-- What this task involves --
Take the entries that follow and return exactly the lines from the one holding "Table 1. Protein" through the one holding "TABLE 2 | Cetuximab", both included. Nothing else is needed.

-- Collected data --
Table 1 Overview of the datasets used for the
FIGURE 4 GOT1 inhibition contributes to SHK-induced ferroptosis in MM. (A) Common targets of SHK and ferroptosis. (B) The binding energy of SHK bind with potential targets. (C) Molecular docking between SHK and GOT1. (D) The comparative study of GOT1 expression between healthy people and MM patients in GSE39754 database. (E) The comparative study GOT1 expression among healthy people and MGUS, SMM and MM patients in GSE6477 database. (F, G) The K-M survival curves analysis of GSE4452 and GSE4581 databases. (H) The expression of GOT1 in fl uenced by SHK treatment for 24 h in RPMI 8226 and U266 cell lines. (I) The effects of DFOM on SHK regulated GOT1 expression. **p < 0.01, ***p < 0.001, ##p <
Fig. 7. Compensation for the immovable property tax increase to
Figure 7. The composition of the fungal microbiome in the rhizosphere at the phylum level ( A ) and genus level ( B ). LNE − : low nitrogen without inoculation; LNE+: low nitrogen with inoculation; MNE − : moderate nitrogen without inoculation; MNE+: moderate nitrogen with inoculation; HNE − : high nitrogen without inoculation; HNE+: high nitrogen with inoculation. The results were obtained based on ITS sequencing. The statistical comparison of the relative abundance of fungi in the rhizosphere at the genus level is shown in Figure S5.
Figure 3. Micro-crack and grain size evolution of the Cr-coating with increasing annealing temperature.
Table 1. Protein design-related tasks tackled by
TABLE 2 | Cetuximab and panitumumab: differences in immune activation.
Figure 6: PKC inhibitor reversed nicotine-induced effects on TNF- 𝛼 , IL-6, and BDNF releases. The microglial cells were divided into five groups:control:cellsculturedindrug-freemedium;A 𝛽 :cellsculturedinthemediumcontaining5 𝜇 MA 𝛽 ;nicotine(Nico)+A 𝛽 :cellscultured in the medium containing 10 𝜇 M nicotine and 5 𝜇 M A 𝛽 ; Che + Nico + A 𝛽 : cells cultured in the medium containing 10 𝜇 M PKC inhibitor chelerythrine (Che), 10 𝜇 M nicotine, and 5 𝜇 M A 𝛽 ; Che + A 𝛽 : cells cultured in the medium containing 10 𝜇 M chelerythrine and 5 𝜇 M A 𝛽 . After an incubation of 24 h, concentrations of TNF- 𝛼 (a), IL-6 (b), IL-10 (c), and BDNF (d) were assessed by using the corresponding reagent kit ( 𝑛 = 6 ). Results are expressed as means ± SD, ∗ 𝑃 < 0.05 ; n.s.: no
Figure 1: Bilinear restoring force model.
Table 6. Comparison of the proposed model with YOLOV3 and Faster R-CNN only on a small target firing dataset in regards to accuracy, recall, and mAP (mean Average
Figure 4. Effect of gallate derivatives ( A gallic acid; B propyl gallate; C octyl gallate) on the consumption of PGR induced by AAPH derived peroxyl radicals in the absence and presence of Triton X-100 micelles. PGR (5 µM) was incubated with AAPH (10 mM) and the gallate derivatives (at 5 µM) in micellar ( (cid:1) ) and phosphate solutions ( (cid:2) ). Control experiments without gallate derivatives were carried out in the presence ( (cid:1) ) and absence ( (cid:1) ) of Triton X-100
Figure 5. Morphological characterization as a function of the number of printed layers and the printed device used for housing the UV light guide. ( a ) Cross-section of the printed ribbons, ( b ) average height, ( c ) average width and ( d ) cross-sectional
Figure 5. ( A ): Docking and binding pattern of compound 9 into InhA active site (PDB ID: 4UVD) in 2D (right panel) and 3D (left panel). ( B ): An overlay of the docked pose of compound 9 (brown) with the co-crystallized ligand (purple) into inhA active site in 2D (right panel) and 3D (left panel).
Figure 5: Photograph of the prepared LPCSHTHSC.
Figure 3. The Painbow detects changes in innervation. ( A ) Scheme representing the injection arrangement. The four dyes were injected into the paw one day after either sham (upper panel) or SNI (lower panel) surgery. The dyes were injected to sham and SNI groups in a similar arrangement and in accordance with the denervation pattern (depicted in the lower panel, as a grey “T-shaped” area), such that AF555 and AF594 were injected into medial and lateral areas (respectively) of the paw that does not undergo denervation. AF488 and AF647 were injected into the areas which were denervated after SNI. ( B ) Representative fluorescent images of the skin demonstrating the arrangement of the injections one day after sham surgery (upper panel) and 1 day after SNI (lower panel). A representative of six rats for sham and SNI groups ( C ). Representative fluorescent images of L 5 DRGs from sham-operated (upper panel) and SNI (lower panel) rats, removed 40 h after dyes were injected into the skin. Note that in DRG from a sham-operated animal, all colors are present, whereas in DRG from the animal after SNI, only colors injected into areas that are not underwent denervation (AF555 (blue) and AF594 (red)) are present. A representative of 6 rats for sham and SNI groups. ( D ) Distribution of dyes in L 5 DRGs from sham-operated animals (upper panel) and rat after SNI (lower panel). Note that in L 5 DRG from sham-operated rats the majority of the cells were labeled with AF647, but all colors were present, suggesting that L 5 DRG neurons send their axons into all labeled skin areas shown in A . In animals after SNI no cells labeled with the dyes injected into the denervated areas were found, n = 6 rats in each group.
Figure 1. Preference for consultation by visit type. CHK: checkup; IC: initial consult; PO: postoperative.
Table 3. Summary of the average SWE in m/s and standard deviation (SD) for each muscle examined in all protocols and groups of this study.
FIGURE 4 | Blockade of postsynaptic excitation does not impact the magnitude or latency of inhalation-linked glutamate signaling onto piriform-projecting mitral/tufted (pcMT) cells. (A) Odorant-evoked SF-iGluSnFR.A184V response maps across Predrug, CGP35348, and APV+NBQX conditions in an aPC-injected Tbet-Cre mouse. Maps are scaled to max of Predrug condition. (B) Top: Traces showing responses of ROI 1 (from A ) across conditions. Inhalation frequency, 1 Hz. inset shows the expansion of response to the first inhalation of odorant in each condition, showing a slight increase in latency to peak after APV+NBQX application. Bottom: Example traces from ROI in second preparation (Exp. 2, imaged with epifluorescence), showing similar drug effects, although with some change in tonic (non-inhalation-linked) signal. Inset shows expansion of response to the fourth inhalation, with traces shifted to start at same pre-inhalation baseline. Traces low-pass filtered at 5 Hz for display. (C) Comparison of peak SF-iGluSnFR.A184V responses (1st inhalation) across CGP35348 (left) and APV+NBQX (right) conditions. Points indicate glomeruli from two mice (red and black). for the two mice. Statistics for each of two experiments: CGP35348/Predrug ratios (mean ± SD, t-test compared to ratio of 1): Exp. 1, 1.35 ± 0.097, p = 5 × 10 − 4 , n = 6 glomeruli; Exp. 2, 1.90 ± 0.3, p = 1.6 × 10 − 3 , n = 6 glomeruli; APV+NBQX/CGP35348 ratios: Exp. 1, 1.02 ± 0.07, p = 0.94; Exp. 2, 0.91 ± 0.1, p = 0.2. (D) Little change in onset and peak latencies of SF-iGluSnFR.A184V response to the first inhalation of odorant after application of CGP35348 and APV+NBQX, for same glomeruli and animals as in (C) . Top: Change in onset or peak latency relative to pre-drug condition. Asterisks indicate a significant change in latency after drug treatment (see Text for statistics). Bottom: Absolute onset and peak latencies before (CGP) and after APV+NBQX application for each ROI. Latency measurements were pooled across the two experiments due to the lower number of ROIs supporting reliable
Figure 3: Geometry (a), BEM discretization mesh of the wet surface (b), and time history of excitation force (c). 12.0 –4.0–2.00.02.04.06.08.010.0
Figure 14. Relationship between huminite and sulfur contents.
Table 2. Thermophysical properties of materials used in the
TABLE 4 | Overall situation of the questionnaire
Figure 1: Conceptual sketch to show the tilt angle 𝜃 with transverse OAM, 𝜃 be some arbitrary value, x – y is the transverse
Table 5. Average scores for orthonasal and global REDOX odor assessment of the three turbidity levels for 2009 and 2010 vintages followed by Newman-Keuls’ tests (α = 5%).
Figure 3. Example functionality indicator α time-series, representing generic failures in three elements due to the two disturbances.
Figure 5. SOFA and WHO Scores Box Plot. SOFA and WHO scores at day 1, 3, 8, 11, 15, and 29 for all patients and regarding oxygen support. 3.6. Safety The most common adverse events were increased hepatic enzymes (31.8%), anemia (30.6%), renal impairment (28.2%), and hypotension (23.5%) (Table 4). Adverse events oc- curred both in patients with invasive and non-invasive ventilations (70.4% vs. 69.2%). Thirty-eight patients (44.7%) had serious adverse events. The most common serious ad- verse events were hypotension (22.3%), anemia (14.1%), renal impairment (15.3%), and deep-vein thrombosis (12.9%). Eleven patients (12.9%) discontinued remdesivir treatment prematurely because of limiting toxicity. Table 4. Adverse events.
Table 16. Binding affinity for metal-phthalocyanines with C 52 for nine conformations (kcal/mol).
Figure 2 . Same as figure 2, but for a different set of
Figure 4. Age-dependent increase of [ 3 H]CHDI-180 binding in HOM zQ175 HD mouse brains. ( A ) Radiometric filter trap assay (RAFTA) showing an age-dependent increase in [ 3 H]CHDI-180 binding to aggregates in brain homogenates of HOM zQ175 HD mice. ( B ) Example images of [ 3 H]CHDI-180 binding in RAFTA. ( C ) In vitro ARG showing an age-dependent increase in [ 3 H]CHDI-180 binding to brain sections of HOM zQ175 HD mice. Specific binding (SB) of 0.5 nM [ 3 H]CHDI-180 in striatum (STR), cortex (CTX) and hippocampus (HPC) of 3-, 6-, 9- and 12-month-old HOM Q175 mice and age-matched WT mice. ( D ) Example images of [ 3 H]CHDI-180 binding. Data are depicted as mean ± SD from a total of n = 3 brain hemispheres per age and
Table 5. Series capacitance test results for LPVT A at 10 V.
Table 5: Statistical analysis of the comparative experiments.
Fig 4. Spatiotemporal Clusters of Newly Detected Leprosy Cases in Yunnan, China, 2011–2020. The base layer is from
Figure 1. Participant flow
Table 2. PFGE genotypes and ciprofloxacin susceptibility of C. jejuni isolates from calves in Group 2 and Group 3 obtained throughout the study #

-- Result for this task --
Table 1. Protein design-related tasks tackled by
TABLE 2 | Cetuximab and panitumumab: differences in immune activation.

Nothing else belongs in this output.